Philips filed an amended complaint on September 17, 2002 joining Compo Micro Tech, Inc. (“CMT”), Seoby Electronics, Remote Solution, and Hango as defendants in its patent infringement action against Contec. 2 (D.I. 41, Tab B at ¶¶ 10-13.) Remote Solution is a manufacturer of re *473 mote controls based in Korea. (D.I. 528, Ex.

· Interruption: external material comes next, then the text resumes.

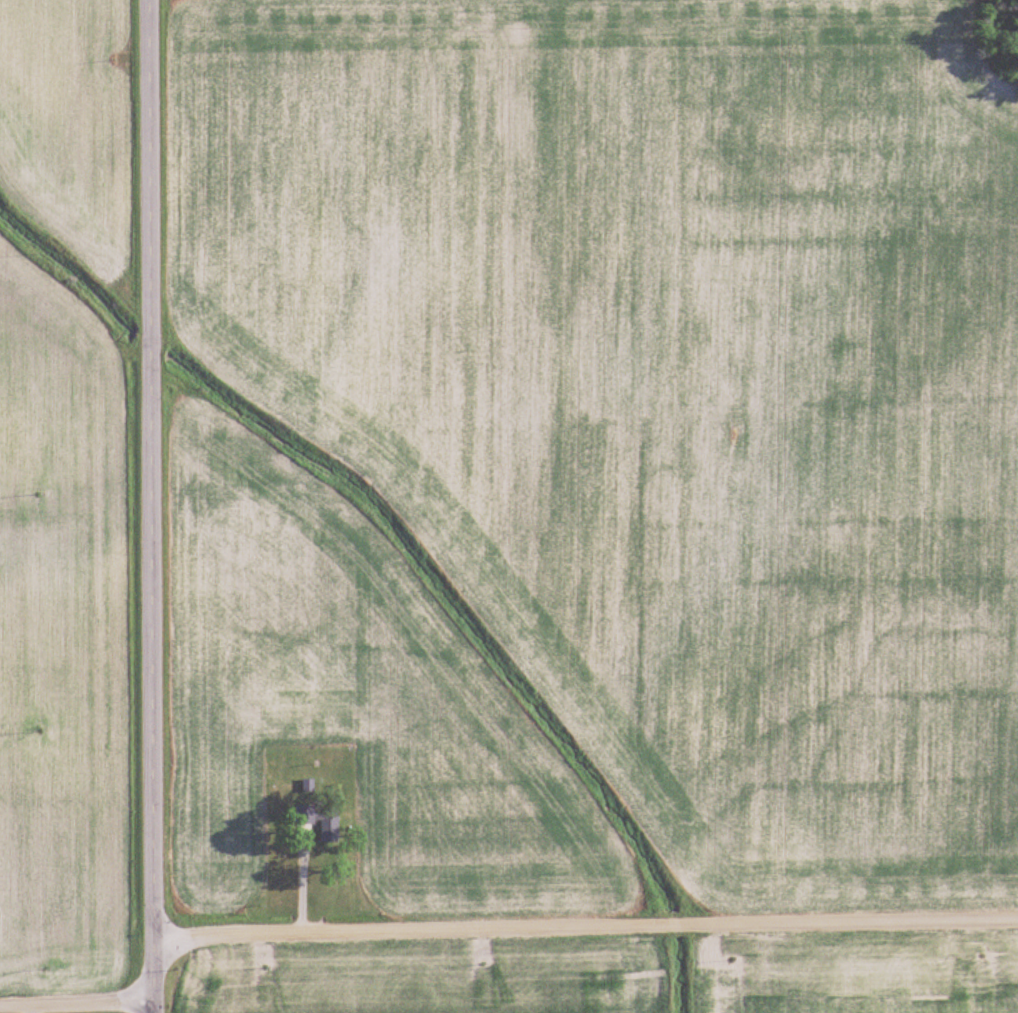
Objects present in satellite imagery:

A at ¶ 2.) Hango, which is now defunct, was owned in part by Remote Solution and was a California corporation. (Id. at ¶ 11.) Hango did the billing and collection for Remote Solution’s U.S. customers. (Id.) The accused URCs manufactured by Remote Solution incorporate both the patented “autoscan” method of programming, as well as a “direct entry” method of programming, wherein a user enters a particular code that allows the appliance to respond to the URC signal. (D.I. 532 6-7.)

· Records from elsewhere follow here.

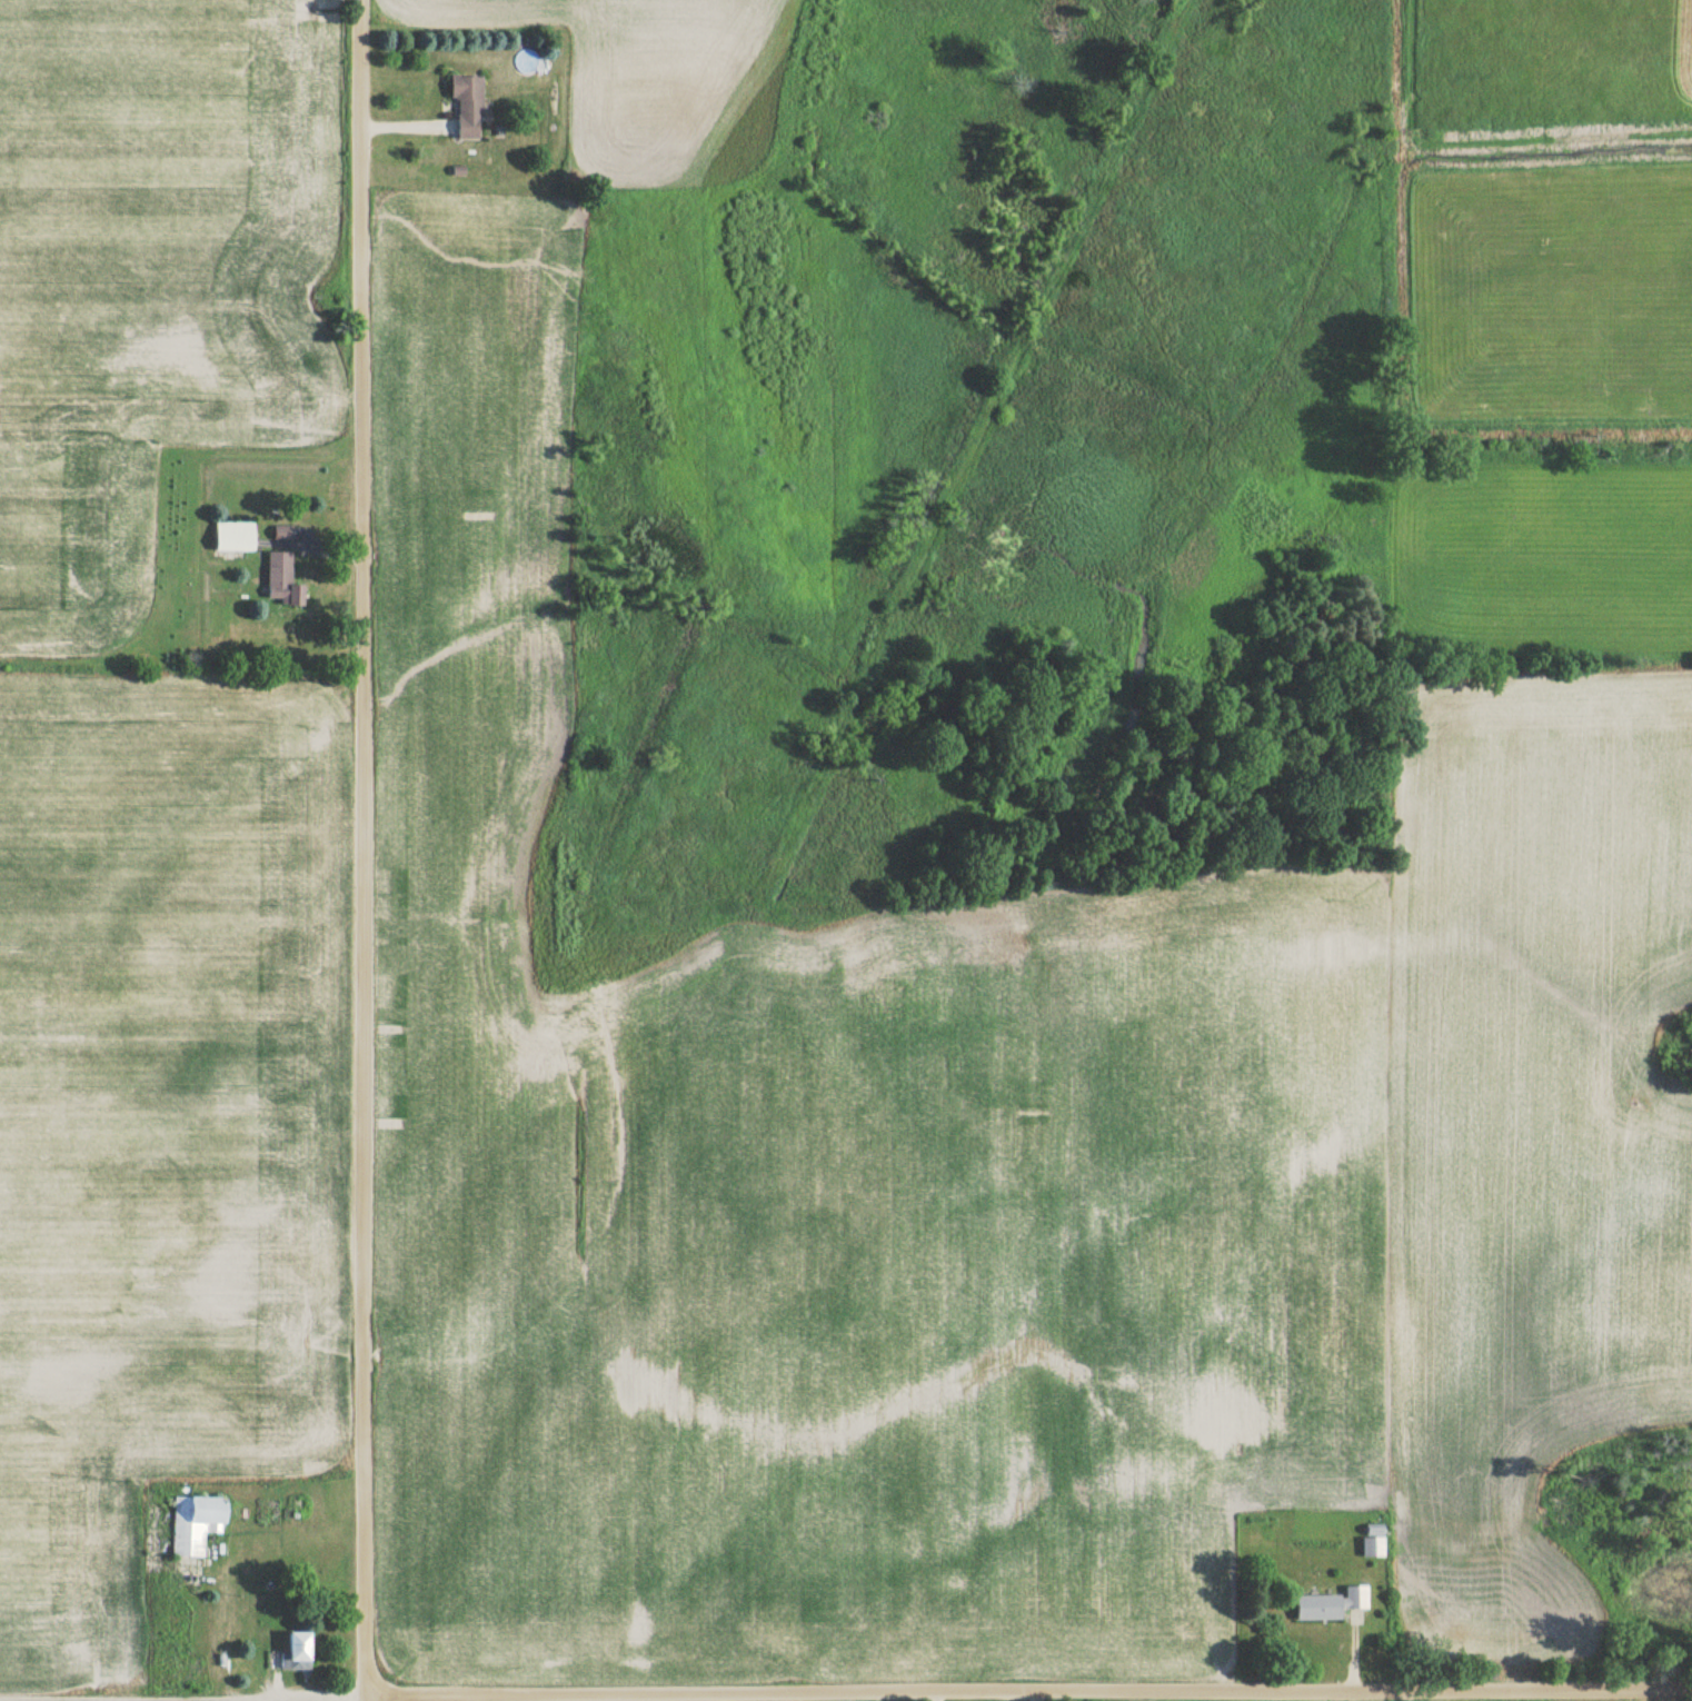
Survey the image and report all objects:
building: (526, 62)
building: (466, 107)
road: (397, 125)
building: (232, 536)
road: (319, 550)
building: (280, 581)
road: (361, 850)
building: (272, 1510)
building: (195, 1521)
building: (1329, 1605)
building: (290, 1655)
building: (194, 1658)
road: (845, 1691)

On October 21, 2003, Philips moved for summary judgment against CMT, Remote Solution, and Hango. (D.I.292.) Neither Remote Solution nor Hango took the trouble to advance any arguments in opposition to that motion, except to assert that they joined “in the arguments set forth by [CMT] ... submitted in opposition, to plaintiffs’ motion for summary judgment on the issue of infringement.” (D.I. 326 at 4; D.I. 327 at 15.) At oral argument on the summary judgment motions, counsel for CMT conceded that if Philips’ proposed claim construction were adopted for a particular term in the ’359 patent, that CMT “would fall within and must fall within the construction and we would be liable for infringement.” (Transcript of Markman Hearing, D.I. 338 at 50:22-24.) At that same argument, counsel for Hango and Remote Solution stated that those Defendants joined CMT, and that “the papers of the Philips experts do not distinguish the methodology, the workings of the Remote Solution universal remotes from those of Compo Micro Tech and there are no distinctions.” (Id. at 19:14-20.)

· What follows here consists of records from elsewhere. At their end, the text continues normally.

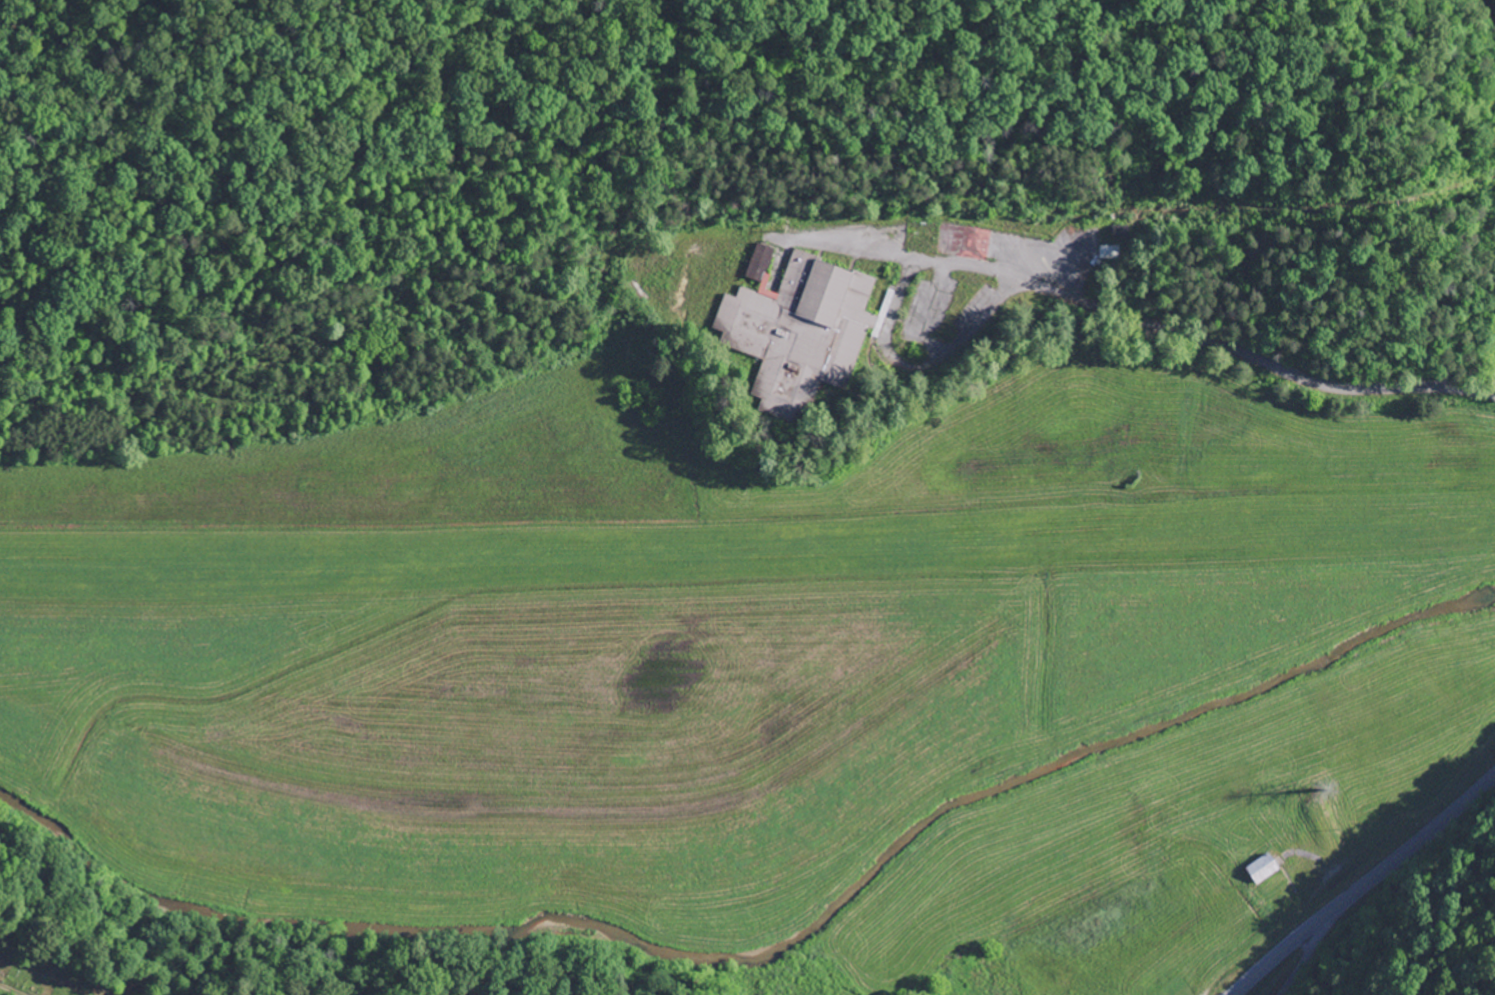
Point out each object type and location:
road: (1482, 21)
building: (761, 263)
road: (984, 267)
road: (943, 355)
road: (1274, 370)
road: (1416, 843)
building: (1267, 869)
road: (1285, 950)
road: (1307, 952)
park: (101, 964)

On February 6, 2004, CMT filed a motion to sever its trial from that against Hango and Remote Solution. (D.I.343.) On March 12, 2004, I granted that motion (D.1.352, 353), noting that Defendants admitted that their “defenses will be parallel with CMT, and [their] fortunes will rise and fall with those of CMT.” After claim construction, I granted summary judgment of literal infringement of the ’359 patent to Philips against CMT. Philips Electronics North America Corp. v. Contec Corp., 312 F.Supp.2d 642, 645 (D.Del.2004). .However, I did not decide the issue of whether infringement was direct or indirect, because those arguments were not raised by CMT, Remote Solution, or Hango. Therefore, following a motion for reargument, I allowed Defendants to raise the present arguments on liability for infringement. (D.1.491.)

III. STANDARD OF REVIEW

Federal Rule of Civil Procedure 56 states that summary judgment should be granted when “the pleadings, depositions, answers to interrogatories, and admissions on file, together with the affidavits, if any, show that there is no genuine issue as to any material fact and that the moving party is entitled to judgment as a matter of law.” Fed.R.Civ.P. 56(c). The party moving for summary judgment has the burden of showing that there are no genuine issues of fact and that the movant is entitled to judgment as a matter of law. Adickes v. S.H. Kress & Co., 398 U.S. 144, 151-60, 90 S.Ct. 1598, 26 L.Ed.2d 142 (1970). The moving party also bears the responsibility of informing the court of the basis for the motion, and identifying those portions of the record which demonstrate the absence of a genuine issue of material fact. Celotex Corp. v. Catrett, 477 U.S. 317, 323, 106 S.Ct. 2548, 91 L.Ed.2d 265 (1986). The burden then shifts to the nonmoving party to “set forth specific facts showing that there is a genuine issue for trial.” Fed. R.CivJP. 56(e); see also Anderson v. Liberty Lobby, Inc., 477 U.S. 242, 250, 106 S.Ct. 2505, 91 L.Ed.2d 202 (1986).

A patent infringement analysis involves two steps: claim construction and application of the construed claim to the *474 accused process or product. Markman v. Westview Instruments, Inc., 52 F.3d 967, 976 (Fed.Cir.1995) (en banc), aff'd, 517 U.S. 370, 116 S.Ct. 1384, 134 L.Ed.2d 577 (1996). The first step, claim construction, has been held to be a matter of law. See Cybor Corp. v. FAS Technologies, Inc., 138 F.3d 1448, 1454 (Fed.Cir.1998) (en banc).